SH: Well, the hemophilia community amazes me in terms of its diversity. People often think of it as a white, middle class disease. But it's an experience just as varied as the world at large in terms of race, color, creed and economic group.
DS: How did people respond to the recent "shortage" of clotting factor and the out-of-sight cost of medical care ... particularly the combined costs of clotting factor and HIV treatments?
SH: Clotting factor's price makes HIV treatment look like pocket change. We were very angry when the price went up about 600 percent. People are enraged into numbness. The manufacturers tried to come up with all kinds of "pretty" reasons. But as far as I'm concerned, they just did what any drug pusher does to an unruly client -- cut off their supply for awhile, let 'em squirm.
DS: It's a dynamic parallel to the profits wrought by Burroughs Wellcome, and Lyphomed, and all the pharmaceutical giants. It hardly seems to matter who their target patient population is; they just try to wring out as much as they possibly, possibly can. What do you think the breadth of HIV treatment knowledge is among people with hemophilia?
SH: Not good. Because of conditioning, the system, the doctors. Many hemophilia physicians weren't prepared to deal with HIV, and yet didn't want to give up control of the patients by referring them out.
DS: That's an interesting contrast to the many doctors who refer PWA's elsewhere precisely because they won't work with HIV patients.
SH: Yes, they've dumped responsibility on some "HIV specialist." But a number of the hemophilia specialists were actually too proprietary to consult an HIV specialist.
DS: Now, ten years into the epidemic, do you think the average physician caring for hemophiliac patients is familiar with AZT dosing, or the use of acyclovir, or the approval of EPO and aerosol pentamidine, etc.?
SH: Probably most are familiar with AZT and aerosol pentamidine, not necessarily with acyclovir and EPO.
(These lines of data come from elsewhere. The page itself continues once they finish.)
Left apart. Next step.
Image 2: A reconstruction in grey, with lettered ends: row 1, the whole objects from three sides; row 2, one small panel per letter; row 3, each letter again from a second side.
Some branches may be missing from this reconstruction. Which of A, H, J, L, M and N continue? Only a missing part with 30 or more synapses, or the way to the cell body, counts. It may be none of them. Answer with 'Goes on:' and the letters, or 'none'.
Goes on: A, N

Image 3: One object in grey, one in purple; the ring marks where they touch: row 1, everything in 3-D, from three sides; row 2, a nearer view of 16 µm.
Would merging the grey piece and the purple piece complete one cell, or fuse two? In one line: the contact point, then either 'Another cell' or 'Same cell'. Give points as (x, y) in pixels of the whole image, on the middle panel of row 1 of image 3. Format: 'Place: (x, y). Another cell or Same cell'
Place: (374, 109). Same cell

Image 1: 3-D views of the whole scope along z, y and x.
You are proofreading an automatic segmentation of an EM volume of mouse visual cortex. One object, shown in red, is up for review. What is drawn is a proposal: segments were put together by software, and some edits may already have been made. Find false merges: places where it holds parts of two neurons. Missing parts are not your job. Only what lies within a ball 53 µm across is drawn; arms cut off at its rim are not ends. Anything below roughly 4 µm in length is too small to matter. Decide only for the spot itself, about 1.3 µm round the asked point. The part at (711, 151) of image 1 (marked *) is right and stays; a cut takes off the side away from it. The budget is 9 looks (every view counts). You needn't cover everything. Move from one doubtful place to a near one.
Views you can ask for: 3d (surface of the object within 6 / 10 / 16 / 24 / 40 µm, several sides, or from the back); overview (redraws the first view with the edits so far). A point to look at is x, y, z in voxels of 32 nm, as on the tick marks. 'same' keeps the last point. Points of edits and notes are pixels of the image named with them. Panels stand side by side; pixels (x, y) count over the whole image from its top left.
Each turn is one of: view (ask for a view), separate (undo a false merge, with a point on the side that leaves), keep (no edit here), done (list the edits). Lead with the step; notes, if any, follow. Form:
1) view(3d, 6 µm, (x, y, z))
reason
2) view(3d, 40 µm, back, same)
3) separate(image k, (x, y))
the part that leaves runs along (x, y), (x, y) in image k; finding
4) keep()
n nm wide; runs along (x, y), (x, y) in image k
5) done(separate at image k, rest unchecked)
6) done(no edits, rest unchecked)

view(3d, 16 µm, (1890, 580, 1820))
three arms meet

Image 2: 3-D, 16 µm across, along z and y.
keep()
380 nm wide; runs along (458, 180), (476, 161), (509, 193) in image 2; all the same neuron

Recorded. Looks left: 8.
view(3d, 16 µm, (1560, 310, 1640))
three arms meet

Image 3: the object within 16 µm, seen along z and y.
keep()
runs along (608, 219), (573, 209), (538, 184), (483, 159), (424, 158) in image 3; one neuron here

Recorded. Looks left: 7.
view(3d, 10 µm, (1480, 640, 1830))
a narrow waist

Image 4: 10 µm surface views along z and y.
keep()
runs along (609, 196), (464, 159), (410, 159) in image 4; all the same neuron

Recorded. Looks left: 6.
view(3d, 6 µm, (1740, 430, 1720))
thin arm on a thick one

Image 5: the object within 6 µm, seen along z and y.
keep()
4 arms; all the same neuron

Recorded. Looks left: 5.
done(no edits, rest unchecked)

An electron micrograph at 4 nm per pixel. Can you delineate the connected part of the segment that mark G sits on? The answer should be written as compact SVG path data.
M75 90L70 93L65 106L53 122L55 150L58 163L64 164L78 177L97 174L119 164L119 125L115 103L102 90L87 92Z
DS: If you could make one or two things go in a different direction for people with hemophilia and HIV, what would you want?
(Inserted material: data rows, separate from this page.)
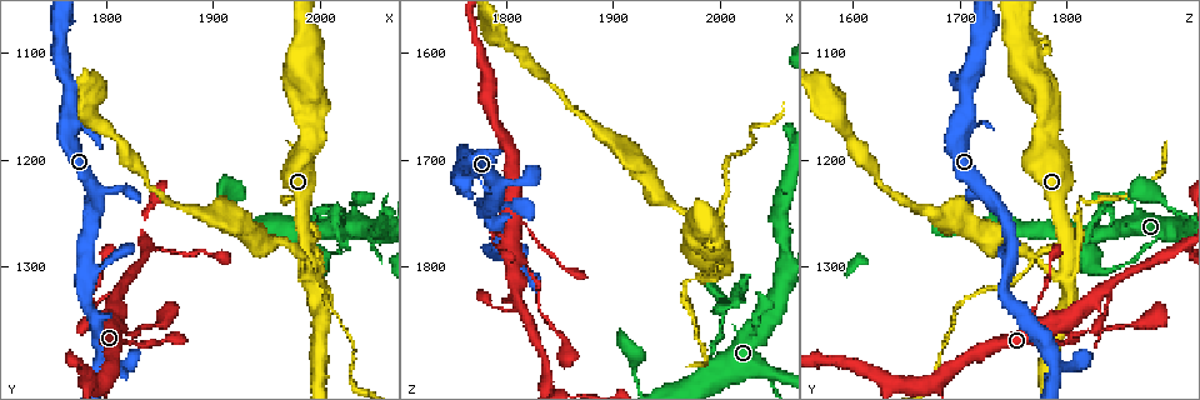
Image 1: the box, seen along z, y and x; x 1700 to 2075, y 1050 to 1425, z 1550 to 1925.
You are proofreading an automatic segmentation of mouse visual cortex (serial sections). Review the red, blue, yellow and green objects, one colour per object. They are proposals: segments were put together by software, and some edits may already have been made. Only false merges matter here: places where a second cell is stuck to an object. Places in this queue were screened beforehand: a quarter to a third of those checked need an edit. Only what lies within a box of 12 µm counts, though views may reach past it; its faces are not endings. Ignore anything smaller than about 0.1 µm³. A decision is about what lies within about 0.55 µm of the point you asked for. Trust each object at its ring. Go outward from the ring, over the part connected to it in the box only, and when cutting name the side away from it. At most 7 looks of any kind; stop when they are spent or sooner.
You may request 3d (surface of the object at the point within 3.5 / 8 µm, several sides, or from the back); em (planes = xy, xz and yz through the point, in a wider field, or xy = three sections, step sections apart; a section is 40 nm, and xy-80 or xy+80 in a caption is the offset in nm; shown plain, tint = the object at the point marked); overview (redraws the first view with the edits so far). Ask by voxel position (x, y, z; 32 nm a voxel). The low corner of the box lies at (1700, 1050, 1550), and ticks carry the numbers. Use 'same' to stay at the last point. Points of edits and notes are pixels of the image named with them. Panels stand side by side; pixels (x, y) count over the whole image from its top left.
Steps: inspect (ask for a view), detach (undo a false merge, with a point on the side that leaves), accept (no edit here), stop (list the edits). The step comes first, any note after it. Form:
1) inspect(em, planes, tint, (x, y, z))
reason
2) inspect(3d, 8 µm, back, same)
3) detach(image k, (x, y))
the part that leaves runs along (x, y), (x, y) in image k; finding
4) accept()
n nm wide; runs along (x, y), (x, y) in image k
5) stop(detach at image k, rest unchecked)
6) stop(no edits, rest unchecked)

inspect(3d, 3.5 µm, (1992, 1268, 1892))
sharp bend

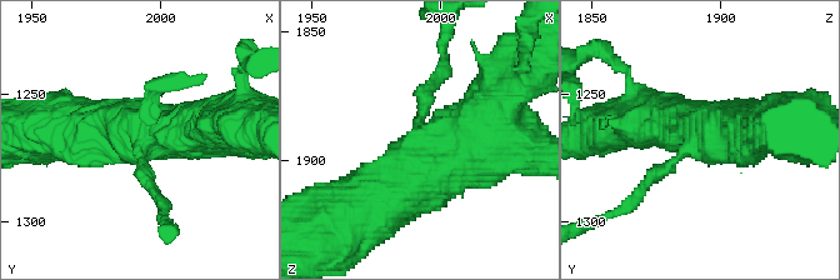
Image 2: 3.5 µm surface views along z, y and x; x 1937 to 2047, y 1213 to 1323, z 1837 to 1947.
inspect(em, planes, plain, (1993, 1266, 1893))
SH: I'd want much more education disseminated through all the local chapters of the Hemophilia Society...just last year I spoke to a nurse in Chicago who works with hemophilia and who didn't know what aerosol pentamidine was, probably because Cook County wouldn't pay for it. Secondly, the government needs to fulfill a commitment to make treatment available. This year treatment was finally the recipient of some of the giant fundraising benefits. For a long time I found it very disturbing that AIDS prevention was the only idea addressed by those benefits, never AIDS treatment. The Reagan administration's policy toward AIDS very deliberately was to write off those who were already infected.
DS: Right, and that hasn't substantially changed.
SH: No -- Bush has talked more about treatment but hasn't put his money where his mouth is. I really think the value of coalitions will grow in the future, coalitions of all the communities affected by HIV.
DS: When a couple of us from AIDS TREATMENT NEWS attended the national "AIDS and Minorities" conference last August, we sensed very much a common realization that this is not a Black or Latino or gay or hemophiliac problem. If there is any silver lining to the epidemic, it's that people understand they deserve health care, no matter what. Why should someone have to struggle for either clotting factor or AZT? It's stupid.
SH: And what happens with health care will make or break this country.